Along with plenty of microphones and other gear, Sennheiser showed off its efforts in transforming immersive audio. The big offering was AMBEO, a two-channel Spatial Audio unit that translates an original immersive mix into a two-channel mix. “We’ve licensed it to Netflix,” said Renato Pellegrini, AMBEO project leader, Sennheiser, “and they use it to take Dolby Atmos mixes and bring it to two channels for people that listen to content via their TV speakers, laptop, or tablet. This can also be useful for sports and be a big game-changer because it brings the work done for an immersive production to everybody rather than just those who have an Apple Spatial Audio system.” Also exhibited was a workflow for mixing audio for VR while wearing a VR headset, ensuring that the audio mix best meets the viewer’s experience. Added Pellegrini, “It’s a very easy way to do the mix properly where there are moving sources and other things.”
Studer Audio, now part of the Evertz brand, reflected a focus on integrating Studer’s technology portfolio into Evertz’s own live-production workflows. For instance, Studer Vista digital consoles and Infinity Core audio mixing and processing are now part of Evertz Software Defined Video Networking (SDVN) solutions and allow customers to access complete solutions for IP-based video and audio production. At IBC 2022, the company introduced the Vista 1 Carbon, a 22-fader, all-in-one compact console that is the latest addition to the well-established Studer Vista console range.

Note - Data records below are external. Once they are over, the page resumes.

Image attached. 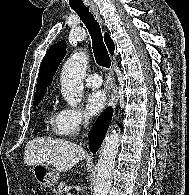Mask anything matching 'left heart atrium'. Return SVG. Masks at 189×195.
<instances>
[{
	"label": "left heart atrium",
	"mask_w": 189,
	"mask_h": 195,
	"mask_svg": "<svg viewBox=\"0 0 189 195\" xmlns=\"http://www.w3.org/2000/svg\"><path fill=\"white\" fill-rule=\"evenodd\" d=\"M107 102V95L104 90H92L86 96V108L90 115L97 114L103 109Z\"/></svg>",
	"instance_id": "left-heart-atrium-1"
}]
</instances>
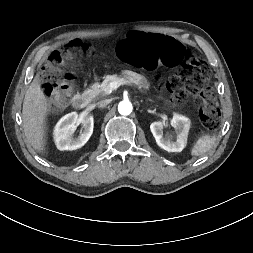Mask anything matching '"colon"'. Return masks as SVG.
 <instances>
[{
  "label": "colon",
  "mask_w": 253,
  "mask_h": 253,
  "mask_svg": "<svg viewBox=\"0 0 253 253\" xmlns=\"http://www.w3.org/2000/svg\"><path fill=\"white\" fill-rule=\"evenodd\" d=\"M91 53L92 48L79 41L53 51L40 74L44 94L61 103L73 87V77L63 67L67 63L78 64ZM117 53L124 62L136 67H176V73L163 83V89L178 102L187 94L194 95L203 124L209 129L217 128L221 111L215 95L207 88L210 69L203 59L172 38L140 33L130 34L118 45ZM159 79L156 76V80Z\"/></svg>",
  "instance_id": "1"
}]
</instances>
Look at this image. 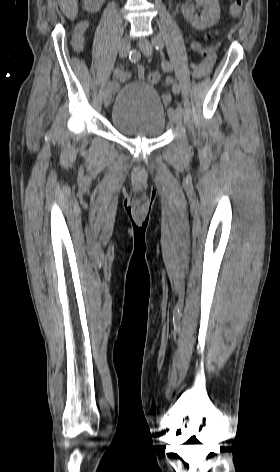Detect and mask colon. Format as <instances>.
Here are the masks:
<instances>
[{
	"instance_id": "1",
	"label": "colon",
	"mask_w": 280,
	"mask_h": 472,
	"mask_svg": "<svg viewBox=\"0 0 280 472\" xmlns=\"http://www.w3.org/2000/svg\"><path fill=\"white\" fill-rule=\"evenodd\" d=\"M243 0H234L230 7V13L233 17H239L242 12ZM215 32H211L209 35H214ZM204 56H208V50H200ZM160 80V74L158 72L149 73L147 76V81L151 84H154Z\"/></svg>"
}]
</instances>
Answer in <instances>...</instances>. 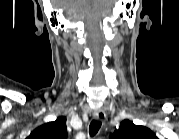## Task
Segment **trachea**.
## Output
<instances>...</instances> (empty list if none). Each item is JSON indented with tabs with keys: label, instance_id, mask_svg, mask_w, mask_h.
Masks as SVG:
<instances>
[{
	"label": "trachea",
	"instance_id": "3493384b",
	"mask_svg": "<svg viewBox=\"0 0 179 139\" xmlns=\"http://www.w3.org/2000/svg\"><path fill=\"white\" fill-rule=\"evenodd\" d=\"M101 127V122L98 120H92L89 126V134L91 137L95 136Z\"/></svg>",
	"mask_w": 179,
	"mask_h": 139
}]
</instances>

Evertz also showed the new Studer Infinity-ST server core, which features a new CoreLink card audio interface providing both IP-based ST 2110-30 and Studer proprietary A-link native connectivity. Completing the Evertz Studer lineup was the Micro Series, a high-end digital audio-mixing system in a compact, cost-effective package comprising the core unit, a graphical user interface, and an optional fader control surface.
The Telos Alliance co-located with Grass Valley and AWS exhibits, where the Telos Infinity virtual intercom platform was demonstrated, respectively, on the Grass Valley Agile Media Processing Platform (AMPP) and on AWS. The Telos Alliance exhibit featured a team of audio and broadcast experts ready to collaborate with visitors on projects and concepts, as well as providing insights into how hardware, software, or a hybrid combination allows them to enhance capabilities or solve problems in their facilities. “As we continue to provide more solutions to the industry,” said Marty Sacks, EVP, sales, marketing and strategy, Telos Alliance, “IBC 2022 is the perfect event at which to showcase our continued work across a wide range of file-based and real-time media workflows, including virtualization to empower our customers to broadcast without limits.”